--- WORK TO COMPLETE ---
Reproduce all the data exactly, without pictures.

--- RECORDED INFORMATION ---
=== Begin Enclosure ===

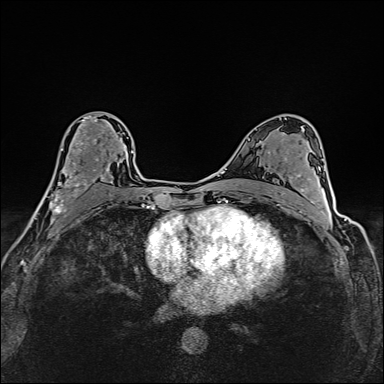
Breast MRI (dynamic contrast-enhanced), one axial slice; position 88 of 160 along the scan axis; dynamic contrast-enhanced series, time point 2 of 6 at this slice position (early post-contrast); 1.5 T; TE 2.4 ms, TR 5.2 ms; 384 × 384 image matrix, field of view 290 × 290 mm. Female patient.
Outlined on this slice (semi-automatic segmentation, software-assisted and operator-edited):
- enhancing-tissue mask used for the functional tumour volume (all voxels passing the contrast-enhancement thresholds inside the analysis volume; usually the tumour): bounding box (x1, y1, x2, y2) in pixels: (36, 115, 113, 214)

=== End Enclosure ===

--- EXERCISE ANSWER ---
Breast MRI (dynamic contrast-enhanced), one axial slice; position 88 of 160 along the scan axis; dynamic contrast-enhanced series, time point 2 of 6 at this slice position (early post-contrast); 1.5 T; TE 2.4 ms, TR 5.2 ms; 384 × 384 image matrix, field of view 290 × 290 mm. Female patient.
Outlined on this slice (semi-automatic segmentation, software-assisted and operator-edited):
- enhancing-tissue mask used for the functional tumour volume (all voxels passing the contrast-enhancement thresholds inside the analysis volume; usually the tumour): bounding box (x1, y1, x2, y2) in pixels: (36, 115, 113, 214)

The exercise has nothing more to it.